Among the entries that follow, find the lines containing the string "Carlos" and copy them.

> [Task inputs]
────────────────
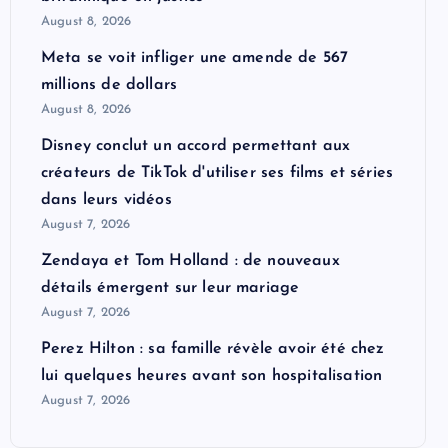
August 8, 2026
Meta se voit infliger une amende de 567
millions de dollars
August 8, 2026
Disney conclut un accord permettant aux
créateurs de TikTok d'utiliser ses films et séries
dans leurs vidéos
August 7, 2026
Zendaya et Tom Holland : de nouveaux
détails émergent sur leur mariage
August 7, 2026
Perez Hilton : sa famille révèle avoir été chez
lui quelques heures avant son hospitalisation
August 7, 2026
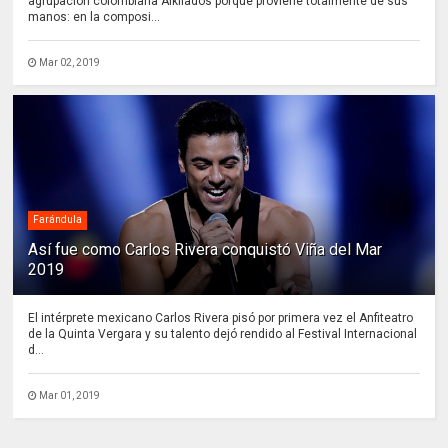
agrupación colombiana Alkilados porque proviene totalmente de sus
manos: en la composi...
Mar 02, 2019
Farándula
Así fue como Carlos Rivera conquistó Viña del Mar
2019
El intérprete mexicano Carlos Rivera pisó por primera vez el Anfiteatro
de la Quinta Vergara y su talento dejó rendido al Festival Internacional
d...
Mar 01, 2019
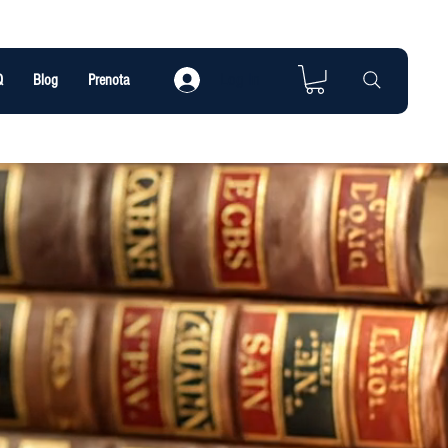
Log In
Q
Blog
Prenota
────────────────
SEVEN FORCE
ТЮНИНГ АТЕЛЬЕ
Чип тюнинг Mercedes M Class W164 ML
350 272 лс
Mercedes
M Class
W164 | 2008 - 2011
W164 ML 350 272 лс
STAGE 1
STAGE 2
────────────────
> [Response to this task]
Así fue como Carlos Rivera conquistó Viña del Mar
El intérprete mexicano Carlos Rivera pisó por primera vez el Anfiteatro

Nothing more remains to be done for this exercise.